- [Stored data]
* * * * *

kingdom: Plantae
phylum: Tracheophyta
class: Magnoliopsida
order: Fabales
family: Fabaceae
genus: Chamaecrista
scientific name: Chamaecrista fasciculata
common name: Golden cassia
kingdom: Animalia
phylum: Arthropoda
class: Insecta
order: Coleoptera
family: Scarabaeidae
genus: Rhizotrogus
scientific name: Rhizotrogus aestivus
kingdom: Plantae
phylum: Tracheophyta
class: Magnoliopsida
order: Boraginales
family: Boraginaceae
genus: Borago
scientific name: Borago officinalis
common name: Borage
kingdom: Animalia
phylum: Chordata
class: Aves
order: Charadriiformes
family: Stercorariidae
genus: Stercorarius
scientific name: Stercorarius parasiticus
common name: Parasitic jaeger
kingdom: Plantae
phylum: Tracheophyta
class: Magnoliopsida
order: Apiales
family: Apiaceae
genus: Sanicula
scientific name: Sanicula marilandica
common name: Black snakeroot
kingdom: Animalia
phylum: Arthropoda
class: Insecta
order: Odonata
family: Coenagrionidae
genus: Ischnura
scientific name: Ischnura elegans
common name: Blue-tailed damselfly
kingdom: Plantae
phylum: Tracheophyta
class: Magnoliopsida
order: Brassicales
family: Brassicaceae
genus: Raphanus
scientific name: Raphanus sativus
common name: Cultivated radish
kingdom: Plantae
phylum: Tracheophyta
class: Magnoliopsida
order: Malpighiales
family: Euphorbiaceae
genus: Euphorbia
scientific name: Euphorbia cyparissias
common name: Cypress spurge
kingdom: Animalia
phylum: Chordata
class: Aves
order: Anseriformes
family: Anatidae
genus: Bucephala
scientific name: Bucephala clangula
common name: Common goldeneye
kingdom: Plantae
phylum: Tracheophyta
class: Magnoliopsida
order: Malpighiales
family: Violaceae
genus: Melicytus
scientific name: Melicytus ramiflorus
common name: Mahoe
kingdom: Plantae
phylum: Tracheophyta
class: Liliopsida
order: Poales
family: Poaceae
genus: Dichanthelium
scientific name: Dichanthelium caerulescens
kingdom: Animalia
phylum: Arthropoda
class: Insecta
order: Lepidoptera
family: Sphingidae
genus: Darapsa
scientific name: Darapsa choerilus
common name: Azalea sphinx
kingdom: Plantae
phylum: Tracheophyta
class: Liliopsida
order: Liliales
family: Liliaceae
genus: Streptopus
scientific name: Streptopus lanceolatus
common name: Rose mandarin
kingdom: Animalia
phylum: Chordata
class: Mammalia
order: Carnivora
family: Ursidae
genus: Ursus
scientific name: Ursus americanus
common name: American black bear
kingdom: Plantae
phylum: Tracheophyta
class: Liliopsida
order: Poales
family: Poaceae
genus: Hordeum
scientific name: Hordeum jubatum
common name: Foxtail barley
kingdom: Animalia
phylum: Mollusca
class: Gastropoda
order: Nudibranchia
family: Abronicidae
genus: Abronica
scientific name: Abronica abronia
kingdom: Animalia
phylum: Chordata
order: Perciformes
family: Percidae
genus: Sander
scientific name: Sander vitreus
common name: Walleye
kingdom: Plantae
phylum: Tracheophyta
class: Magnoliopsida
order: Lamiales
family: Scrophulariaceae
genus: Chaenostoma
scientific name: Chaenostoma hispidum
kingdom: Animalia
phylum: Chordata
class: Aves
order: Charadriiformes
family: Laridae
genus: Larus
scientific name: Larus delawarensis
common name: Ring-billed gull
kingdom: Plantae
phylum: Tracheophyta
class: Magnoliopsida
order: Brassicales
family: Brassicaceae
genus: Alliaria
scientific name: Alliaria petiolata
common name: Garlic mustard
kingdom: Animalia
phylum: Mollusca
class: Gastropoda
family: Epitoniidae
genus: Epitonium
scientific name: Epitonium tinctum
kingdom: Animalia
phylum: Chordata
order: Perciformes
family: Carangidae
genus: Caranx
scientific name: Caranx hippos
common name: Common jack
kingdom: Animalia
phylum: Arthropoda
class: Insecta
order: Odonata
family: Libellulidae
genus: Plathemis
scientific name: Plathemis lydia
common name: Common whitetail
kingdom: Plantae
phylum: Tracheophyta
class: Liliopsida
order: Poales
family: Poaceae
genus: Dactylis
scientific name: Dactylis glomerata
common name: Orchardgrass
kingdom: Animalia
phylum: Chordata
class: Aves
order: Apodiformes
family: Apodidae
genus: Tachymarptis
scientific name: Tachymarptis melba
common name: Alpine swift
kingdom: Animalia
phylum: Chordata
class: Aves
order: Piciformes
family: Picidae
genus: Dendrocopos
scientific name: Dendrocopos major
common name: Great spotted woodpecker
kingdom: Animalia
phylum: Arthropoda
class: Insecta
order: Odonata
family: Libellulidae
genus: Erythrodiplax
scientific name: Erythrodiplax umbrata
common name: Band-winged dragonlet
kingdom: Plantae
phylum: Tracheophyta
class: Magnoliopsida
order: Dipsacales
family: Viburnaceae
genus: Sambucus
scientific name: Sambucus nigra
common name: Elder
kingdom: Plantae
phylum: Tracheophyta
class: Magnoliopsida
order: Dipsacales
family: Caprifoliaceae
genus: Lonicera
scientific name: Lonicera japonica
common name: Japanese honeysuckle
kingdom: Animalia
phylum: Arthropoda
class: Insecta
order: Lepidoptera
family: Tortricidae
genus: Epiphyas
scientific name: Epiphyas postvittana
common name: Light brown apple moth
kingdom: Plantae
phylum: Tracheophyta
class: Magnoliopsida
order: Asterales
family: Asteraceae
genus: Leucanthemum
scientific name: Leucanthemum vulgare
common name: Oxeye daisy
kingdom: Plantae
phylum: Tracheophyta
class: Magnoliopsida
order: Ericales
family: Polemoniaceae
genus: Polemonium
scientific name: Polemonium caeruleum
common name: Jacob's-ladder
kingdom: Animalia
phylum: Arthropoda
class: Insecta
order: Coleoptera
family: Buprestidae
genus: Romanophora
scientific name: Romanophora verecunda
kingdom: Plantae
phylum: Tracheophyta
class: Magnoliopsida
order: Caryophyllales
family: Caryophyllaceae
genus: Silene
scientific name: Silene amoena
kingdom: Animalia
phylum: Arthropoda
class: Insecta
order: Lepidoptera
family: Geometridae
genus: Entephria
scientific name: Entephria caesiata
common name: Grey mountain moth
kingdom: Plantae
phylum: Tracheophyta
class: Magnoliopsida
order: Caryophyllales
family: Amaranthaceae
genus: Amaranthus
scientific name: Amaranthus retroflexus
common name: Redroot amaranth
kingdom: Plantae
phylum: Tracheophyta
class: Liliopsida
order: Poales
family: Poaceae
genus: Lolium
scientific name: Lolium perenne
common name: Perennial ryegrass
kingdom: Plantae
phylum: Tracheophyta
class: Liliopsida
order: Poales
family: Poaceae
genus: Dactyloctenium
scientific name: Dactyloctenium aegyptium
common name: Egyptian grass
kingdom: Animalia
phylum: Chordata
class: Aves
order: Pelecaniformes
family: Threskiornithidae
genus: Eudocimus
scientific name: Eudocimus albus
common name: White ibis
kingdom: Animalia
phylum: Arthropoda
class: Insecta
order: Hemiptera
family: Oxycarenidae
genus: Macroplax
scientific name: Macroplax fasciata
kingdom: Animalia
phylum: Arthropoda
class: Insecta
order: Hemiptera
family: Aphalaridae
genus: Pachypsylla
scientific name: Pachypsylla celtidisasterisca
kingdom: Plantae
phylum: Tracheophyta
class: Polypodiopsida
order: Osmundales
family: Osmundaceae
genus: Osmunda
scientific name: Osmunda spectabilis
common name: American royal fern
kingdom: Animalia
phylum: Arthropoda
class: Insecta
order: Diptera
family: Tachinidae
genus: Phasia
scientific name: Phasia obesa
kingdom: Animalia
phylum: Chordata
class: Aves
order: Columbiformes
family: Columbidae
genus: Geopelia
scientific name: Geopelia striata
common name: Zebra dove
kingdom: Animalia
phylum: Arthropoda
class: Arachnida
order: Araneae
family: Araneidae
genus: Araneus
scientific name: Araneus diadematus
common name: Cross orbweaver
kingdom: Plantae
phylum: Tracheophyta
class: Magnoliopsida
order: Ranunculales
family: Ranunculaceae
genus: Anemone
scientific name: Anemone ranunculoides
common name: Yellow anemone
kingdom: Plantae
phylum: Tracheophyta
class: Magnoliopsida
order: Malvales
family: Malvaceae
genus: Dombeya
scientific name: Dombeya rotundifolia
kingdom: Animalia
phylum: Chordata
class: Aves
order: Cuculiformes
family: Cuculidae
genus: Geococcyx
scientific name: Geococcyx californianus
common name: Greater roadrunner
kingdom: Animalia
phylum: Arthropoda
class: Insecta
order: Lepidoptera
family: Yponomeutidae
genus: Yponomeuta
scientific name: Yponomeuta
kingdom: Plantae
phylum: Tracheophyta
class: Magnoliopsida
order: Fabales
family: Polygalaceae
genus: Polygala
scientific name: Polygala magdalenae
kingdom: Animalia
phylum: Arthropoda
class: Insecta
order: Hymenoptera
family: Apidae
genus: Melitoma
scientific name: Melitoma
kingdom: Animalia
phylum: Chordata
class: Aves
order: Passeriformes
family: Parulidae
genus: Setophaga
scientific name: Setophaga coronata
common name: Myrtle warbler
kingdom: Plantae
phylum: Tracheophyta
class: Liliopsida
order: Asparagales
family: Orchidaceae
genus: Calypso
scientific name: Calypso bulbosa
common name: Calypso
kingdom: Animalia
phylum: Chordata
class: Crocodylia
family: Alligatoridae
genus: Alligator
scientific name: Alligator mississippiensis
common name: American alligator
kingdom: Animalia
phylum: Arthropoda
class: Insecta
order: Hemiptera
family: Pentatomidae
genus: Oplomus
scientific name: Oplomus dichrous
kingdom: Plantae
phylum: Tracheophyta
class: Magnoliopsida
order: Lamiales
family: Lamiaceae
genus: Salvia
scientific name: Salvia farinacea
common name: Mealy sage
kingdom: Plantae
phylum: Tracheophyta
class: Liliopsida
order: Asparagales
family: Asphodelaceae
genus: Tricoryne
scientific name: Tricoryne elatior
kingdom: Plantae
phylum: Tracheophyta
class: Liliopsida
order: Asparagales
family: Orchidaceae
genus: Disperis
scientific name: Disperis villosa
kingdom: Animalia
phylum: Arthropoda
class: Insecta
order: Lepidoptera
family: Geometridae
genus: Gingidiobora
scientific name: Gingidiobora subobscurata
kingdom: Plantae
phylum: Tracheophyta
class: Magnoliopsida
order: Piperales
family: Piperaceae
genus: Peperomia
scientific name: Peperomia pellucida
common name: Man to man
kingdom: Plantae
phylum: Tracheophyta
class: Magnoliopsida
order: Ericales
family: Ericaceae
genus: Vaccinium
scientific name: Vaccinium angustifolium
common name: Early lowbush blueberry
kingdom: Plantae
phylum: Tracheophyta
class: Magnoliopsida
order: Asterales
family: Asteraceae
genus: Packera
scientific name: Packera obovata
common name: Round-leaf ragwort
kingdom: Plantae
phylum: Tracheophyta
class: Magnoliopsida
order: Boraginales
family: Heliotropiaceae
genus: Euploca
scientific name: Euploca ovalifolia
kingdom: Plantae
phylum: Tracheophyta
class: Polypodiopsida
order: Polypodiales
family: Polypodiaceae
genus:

* * * * *

- [Directions for this task] Copy the lines of the listing above verbatim, starting with the line containing "scientific name: Macroplax fasciata" and ending with the line containing "family: Osmundaceae", including both of those lines.

- [Solution to this problem]
scientific name: Macroplax fasciata
kingdom: Animalia
phylum: Arthropoda
class: Insecta
order: Hemiptera
family: Aphalaridae
genus: Pachypsylla
scientific name: Pachypsylla celtidisasterisca
kingdom: Plantae
phylum: Tracheophyta
class: Polypodiopsida
order: Osmundales
family: Osmundaceae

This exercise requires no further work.